Die Mitglieder des Redaktionskomitees warten mit verschiedenen metaphorischen Deutungen des Gebets auf; das reicht von der Auferweckung nach einem chirurgischen Eingriff bis hin zur Idee, dass das jüdische Volk nach dem Holocaust in der Wiedergeburt des Staates Israel wiederauferstanden ist.

Andere sind jedoch weniger bereit, die Idee der Auferstehung als bloß metaphorischen Einfall abzutun. Sie argumentieren, dass, wenn es ein Leben nach dem Tod gibt - eine Vorstellung, der das Reformjudentum nie abgeschworen hat -, es ein leibliches Leben sein muss, da die Menschen sich nur so kennen.

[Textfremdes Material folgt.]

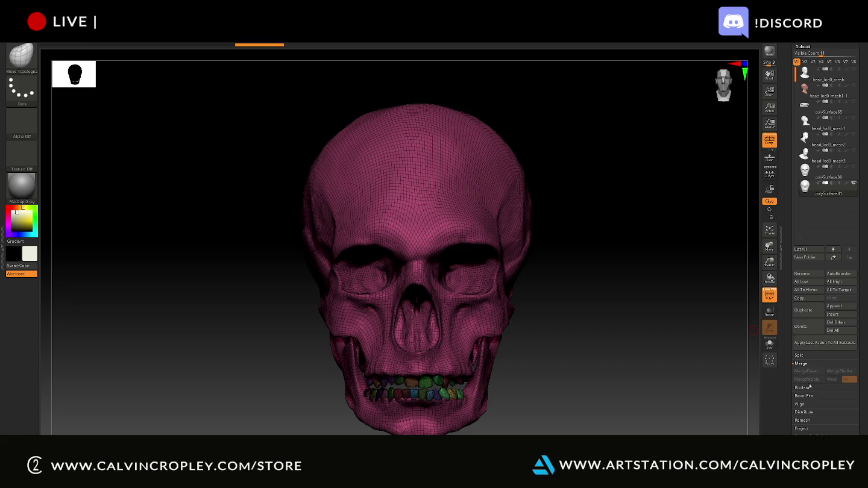
# Step: Run Split To Parts on the merged skull and make all resulting subtools visible
pyautogui.click(800, 356)
pyautogui.click(808, 380)
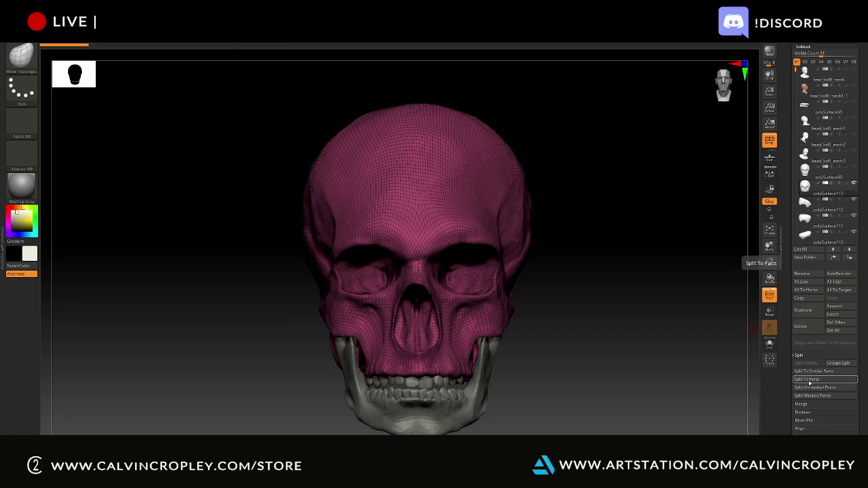
pyautogui.moveTo(811, 210)
pyautogui.click(809, 212)
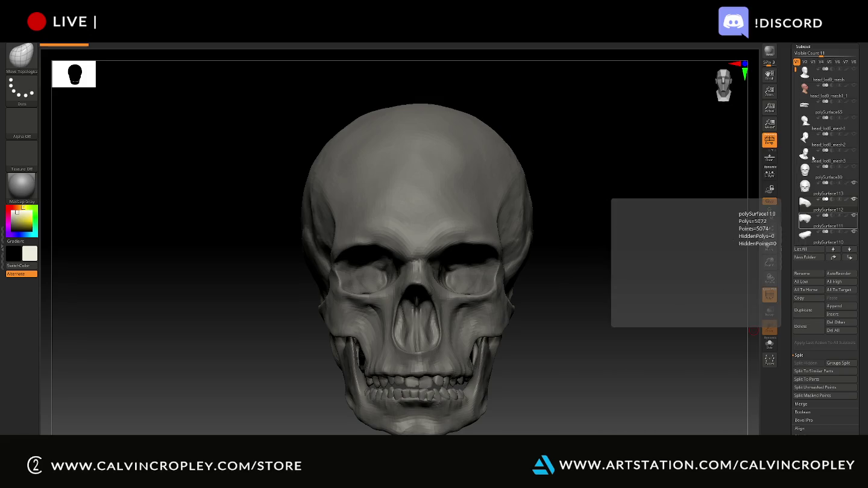
pyautogui.click(822, 61)
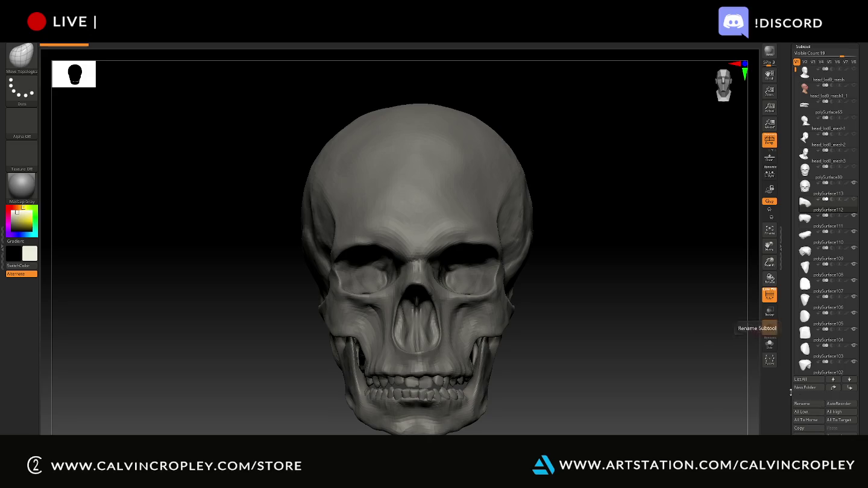
pyautogui.moveTo(788, 389); pyautogui.dragTo(789, 361)
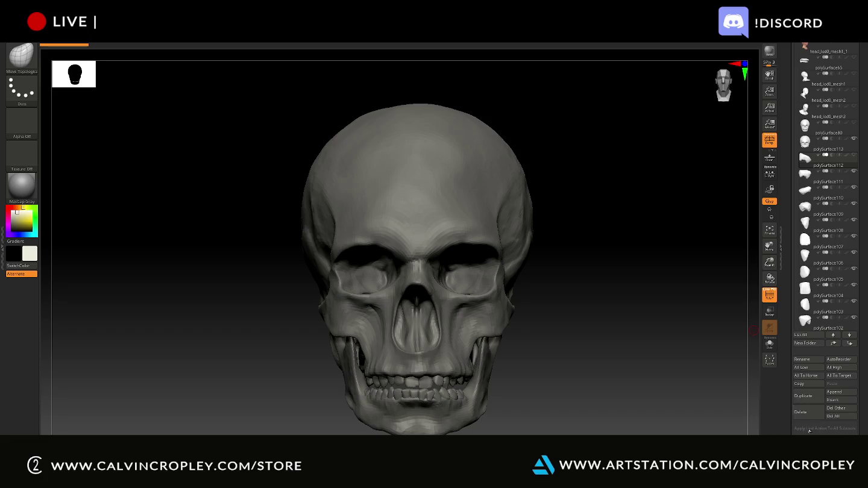
# Step: MergeDown the split parts repeatedly from polySurface112 down to polySurface81
pyautogui.scroll(-3, 799, 404)
pyautogui.scroll(-1, 801, 413)
pyautogui.click(806, 385)
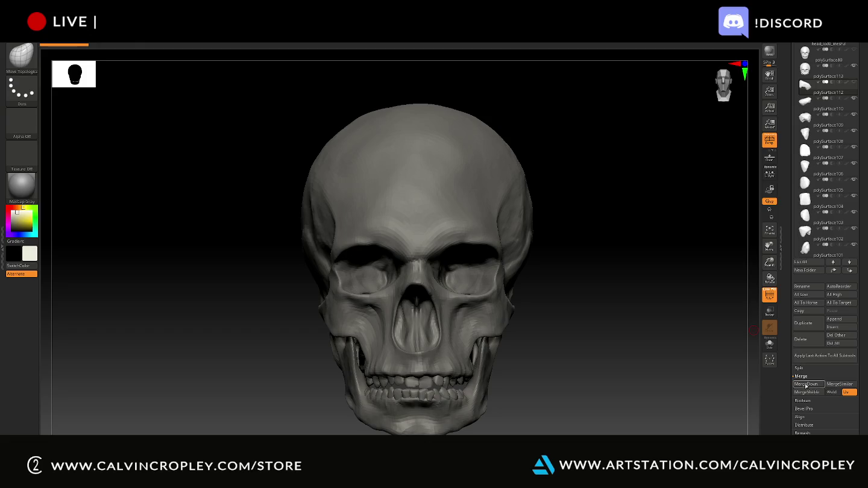
pyautogui.click(806, 385)
pyautogui.click(806, 385)
pyautogui.click(806, 385)
pyautogui.click(806, 384)
pyautogui.click(806, 385)
pyautogui.click(806, 385)
pyautogui.click(806, 385)
pyautogui.click(807, 384)
pyautogui.click(807, 385)
pyautogui.click(807, 385)
pyautogui.click(806, 385)
pyautogui.click(806, 385)
pyautogui.click(807, 384)
pyautogui.click(806, 384)
pyautogui.click(806, 384)
pyautogui.click(807, 384)
pyautogui.click(806, 385)
pyautogui.click(806, 385)
pyautogui.click(806, 385)
pyautogui.click(806, 384)
pyautogui.click(806, 385)
pyautogui.click(806, 385)
# Step: Move polySurface81 directly below the skull subtool and merge it into the skull
pyautogui.moveTo(806, 101); pyautogui.dragTo(814, 84)
pyautogui.moveTo(827, 87)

"Das Thema ,Leben nach dem Tod' ist aus verschiedenen Gründen sehr schwierig für den modernen Menschen", sagte Eugene Borowitz, Professor am Hebrew Union College und einer der angesehensten jüdischen Philosophen der Welt. "Aber wenn man dies einmal verstanden hat, gibt es gute Gründe, zu hoffen, dass es ein Leben nach dem Tod gibt. Und da wir uns als leibliche Personen kennen, ist die traditionelle Terminologie sinnvoll, auch wenn man es ganz poetisch verstehen muss."

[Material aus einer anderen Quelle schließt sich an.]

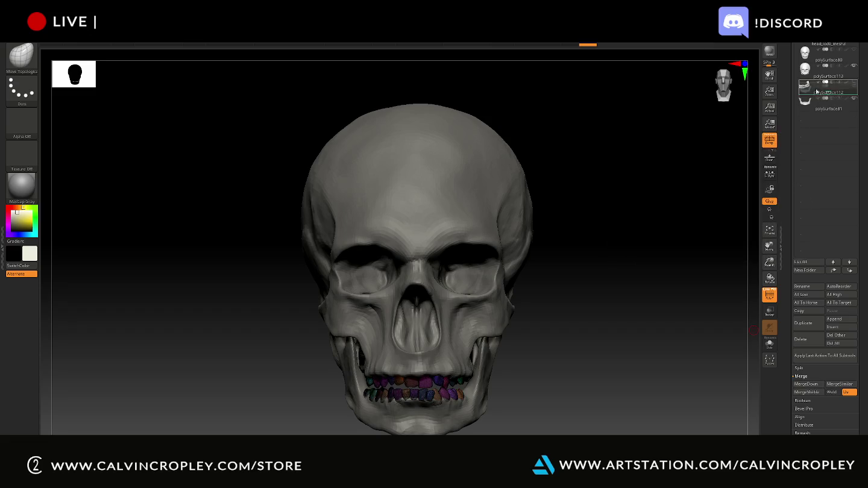
pyautogui.click(811, 71)
pyautogui.click(808, 385)
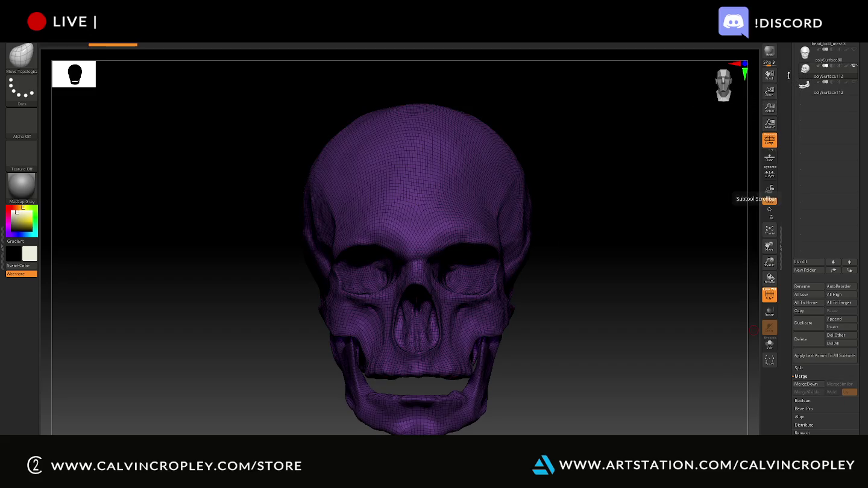
pyautogui.click(429, 37)
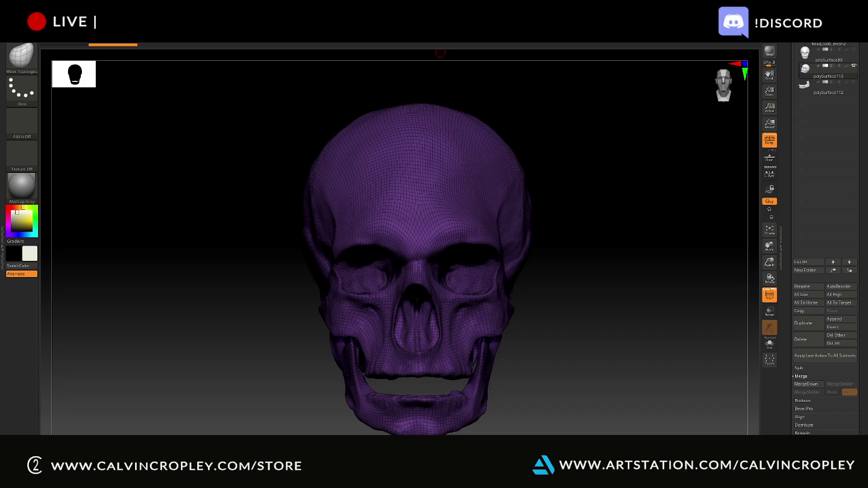
pyautogui.click(440, 48)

Borowitz schreibt die theologische Wende dem Einfluss des feministischen Denkens zu, das eine Überprüfung der strikten Trennung zwischen Körper und Seele ertrotzte.

"Gender ist im Wesentlichen eine leibliche Sache", sagte er. "Das heißt, der Körper ist für das richtige Begreifen unseres Selbst ganz entscheidend. Wenn wir also hoffen, dass Gott uns Leben gewähren wird - samt all den Schwierigkeiten, die dieser Satz in sich schließt - bringen wir auch zum Ausdruck, dass in einem gewissen Sinne das Leben nach dem Tod ebenso leiblich ist."

Einer, der lange Zeit auf die Wiederaufnahme des Gebets gedrängt hat, ist Neil Gillman, konservativer Rabbiner und Verfasser eines Buches über Tod und Wiederauferstehung im jüdischen Denken. Dass Gillmans Buch Der Tod des Todes (The Death of Death) die Überlegungen des Redaktionskomitees beeinflusst hat, ist unbestritten.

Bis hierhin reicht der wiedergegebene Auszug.